Agatha Christie Oh How You Make Me Angry

OK, so I just finished reading Agatha Christie’s And Then There Were None and it made me oh-so-angry.  (In case either of the two other people who still haven’t read this 100-million-copy-selling book happen to be reading, I’ll try to leave this spoiler free.)

Simply put, no writer should be allowed to get away with writing a mystery in which you narrate from the internal point of view of all the characters and yet still manage to surprise the reader as to who the culprit is.  It’s clearly cheating!  And, yet, you go back and re-read the parts that made you think what you thought, and then you realize, oh, that’s how she did it, it actually wasn’t cheating after all, and then that only makes you angrier…

The technique that she seems to use again and again, to such great effect, is deflection. She puts the answer right in front of you, but arranges such a carnival all around it that you assume that can’t possibly be the answer, until, oh wait, it is.  Which makes the conclusion as superbly satisfying as it is frustrating.  Curse you, Agatha!  And please teach me how you do what you do.

(Side note: there are also all sorts of things going on in the book around race, class and gender – some of which is conscious and much of which probably is not, but that could be a whole dissertation unto itself.)

4 thoughts on “Agatha Christie Oh How You Make Me Angry”

  1. I’ve never been a big mystery reader, but my young adult space opera novel has a bit of a mystery to it so I thought I ought to do some self-education with the masters.

  2. I remember reading this one as a kid and enjoying it.

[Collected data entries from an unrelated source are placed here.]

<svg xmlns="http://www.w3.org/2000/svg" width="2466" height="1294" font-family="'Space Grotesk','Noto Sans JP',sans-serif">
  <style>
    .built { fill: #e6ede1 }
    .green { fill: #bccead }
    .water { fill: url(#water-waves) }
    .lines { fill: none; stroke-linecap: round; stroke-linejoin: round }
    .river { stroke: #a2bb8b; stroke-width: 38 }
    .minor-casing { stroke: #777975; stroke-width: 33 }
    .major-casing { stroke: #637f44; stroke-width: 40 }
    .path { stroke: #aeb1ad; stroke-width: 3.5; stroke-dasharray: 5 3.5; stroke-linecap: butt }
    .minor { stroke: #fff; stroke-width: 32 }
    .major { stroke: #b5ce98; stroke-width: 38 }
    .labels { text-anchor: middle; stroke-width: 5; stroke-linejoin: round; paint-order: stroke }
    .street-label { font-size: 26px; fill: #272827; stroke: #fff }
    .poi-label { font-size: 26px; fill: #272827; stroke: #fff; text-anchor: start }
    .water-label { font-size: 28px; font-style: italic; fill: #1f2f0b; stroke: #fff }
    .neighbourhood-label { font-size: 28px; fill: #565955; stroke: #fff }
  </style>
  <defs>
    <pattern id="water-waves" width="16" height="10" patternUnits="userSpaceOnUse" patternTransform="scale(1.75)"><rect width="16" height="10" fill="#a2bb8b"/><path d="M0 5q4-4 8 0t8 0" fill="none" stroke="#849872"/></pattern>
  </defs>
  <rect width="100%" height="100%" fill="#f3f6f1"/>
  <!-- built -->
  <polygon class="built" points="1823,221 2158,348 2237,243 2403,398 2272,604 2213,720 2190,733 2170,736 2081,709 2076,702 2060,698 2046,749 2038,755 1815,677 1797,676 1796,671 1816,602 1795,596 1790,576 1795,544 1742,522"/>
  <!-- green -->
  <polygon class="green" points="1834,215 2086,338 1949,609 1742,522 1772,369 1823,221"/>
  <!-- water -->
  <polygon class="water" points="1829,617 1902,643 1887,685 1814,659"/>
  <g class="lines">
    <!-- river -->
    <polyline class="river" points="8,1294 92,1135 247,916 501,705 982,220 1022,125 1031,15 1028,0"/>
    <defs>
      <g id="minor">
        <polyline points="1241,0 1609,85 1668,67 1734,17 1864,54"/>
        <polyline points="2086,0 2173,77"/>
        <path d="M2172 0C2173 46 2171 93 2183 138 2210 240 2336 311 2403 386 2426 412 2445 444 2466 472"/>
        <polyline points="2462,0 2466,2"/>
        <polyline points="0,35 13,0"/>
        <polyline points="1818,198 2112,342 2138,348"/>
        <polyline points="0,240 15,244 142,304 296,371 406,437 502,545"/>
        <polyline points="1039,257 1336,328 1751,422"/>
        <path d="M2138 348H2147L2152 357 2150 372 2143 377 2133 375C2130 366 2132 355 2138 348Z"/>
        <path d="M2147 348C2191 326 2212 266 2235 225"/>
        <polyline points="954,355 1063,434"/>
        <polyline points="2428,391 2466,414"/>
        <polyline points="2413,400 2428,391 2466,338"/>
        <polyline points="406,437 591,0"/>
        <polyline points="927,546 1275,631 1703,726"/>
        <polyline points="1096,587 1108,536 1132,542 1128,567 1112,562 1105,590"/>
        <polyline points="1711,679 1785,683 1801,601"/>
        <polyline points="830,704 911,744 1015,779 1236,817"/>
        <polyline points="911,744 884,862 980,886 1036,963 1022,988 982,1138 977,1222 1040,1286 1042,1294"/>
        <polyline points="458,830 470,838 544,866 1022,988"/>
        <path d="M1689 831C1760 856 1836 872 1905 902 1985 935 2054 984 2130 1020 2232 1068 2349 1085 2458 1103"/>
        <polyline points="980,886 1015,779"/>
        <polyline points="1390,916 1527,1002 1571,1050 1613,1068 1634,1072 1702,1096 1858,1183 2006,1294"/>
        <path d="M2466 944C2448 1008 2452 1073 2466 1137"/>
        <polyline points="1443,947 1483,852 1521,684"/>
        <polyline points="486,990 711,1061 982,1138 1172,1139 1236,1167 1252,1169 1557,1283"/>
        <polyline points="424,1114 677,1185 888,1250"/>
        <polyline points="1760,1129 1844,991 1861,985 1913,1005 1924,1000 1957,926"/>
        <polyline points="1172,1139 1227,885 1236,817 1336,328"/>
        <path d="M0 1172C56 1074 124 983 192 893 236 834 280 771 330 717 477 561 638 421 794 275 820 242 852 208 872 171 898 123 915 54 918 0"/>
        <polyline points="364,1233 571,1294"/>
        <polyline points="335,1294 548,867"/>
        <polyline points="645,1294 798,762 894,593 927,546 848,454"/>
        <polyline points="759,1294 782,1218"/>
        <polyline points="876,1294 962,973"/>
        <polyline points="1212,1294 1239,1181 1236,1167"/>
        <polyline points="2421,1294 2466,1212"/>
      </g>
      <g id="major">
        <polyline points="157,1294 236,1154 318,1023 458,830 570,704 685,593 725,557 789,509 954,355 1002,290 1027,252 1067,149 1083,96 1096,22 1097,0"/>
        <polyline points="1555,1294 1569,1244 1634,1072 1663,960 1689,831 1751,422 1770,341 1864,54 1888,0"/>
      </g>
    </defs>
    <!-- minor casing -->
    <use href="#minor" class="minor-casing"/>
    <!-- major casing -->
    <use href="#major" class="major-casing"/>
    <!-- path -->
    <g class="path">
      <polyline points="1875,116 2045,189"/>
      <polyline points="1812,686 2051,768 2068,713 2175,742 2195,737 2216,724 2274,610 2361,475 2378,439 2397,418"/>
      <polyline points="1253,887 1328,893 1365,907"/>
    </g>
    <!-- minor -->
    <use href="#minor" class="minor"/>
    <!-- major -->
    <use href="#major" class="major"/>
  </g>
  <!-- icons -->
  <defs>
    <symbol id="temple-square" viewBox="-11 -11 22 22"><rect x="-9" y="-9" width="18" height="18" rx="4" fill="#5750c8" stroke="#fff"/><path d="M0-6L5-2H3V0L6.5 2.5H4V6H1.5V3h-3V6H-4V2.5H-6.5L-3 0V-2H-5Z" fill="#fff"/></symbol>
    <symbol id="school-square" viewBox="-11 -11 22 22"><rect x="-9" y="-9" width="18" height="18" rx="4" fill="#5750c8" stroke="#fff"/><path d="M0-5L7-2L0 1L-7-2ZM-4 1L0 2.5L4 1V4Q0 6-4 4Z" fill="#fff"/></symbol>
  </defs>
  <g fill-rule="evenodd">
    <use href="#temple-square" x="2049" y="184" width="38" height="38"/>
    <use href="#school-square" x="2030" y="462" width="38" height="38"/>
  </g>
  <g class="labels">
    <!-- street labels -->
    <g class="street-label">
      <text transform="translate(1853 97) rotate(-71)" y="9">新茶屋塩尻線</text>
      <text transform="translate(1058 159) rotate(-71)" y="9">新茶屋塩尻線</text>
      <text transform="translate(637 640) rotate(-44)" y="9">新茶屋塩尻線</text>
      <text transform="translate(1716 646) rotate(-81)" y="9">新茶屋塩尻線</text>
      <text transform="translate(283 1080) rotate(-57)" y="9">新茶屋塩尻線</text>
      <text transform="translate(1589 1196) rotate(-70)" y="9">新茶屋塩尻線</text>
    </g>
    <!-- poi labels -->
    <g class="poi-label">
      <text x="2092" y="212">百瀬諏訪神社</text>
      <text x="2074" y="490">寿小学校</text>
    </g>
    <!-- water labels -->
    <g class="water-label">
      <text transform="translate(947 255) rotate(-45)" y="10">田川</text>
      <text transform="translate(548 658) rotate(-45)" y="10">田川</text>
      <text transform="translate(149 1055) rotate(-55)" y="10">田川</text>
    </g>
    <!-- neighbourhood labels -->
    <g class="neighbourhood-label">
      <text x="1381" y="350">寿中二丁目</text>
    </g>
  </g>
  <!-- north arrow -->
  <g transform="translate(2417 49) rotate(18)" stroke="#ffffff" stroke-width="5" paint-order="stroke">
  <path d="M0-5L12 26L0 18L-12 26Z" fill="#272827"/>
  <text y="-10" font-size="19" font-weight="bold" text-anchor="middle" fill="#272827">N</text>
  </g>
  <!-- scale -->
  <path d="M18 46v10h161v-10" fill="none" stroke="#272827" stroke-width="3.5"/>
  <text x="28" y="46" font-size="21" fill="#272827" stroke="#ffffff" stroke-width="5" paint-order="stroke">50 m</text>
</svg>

Read all of Agatha Christie and Sherlock Holmes stories growing up, but have barely touched a mystery since, unless you count China Mieville’s latest. Christie’s a great plotter. The first novel I planned as a teenager was a murder mystery. I’ve decided 2010 is a rereading-childhood/classic-books-I-should’ve-read-by-now year… might read this one again.

  3. Yeah, her plots are definitely her strong suit, and her characters are not the most amazingly complex but they’re always interesting and hold up pretty well overall.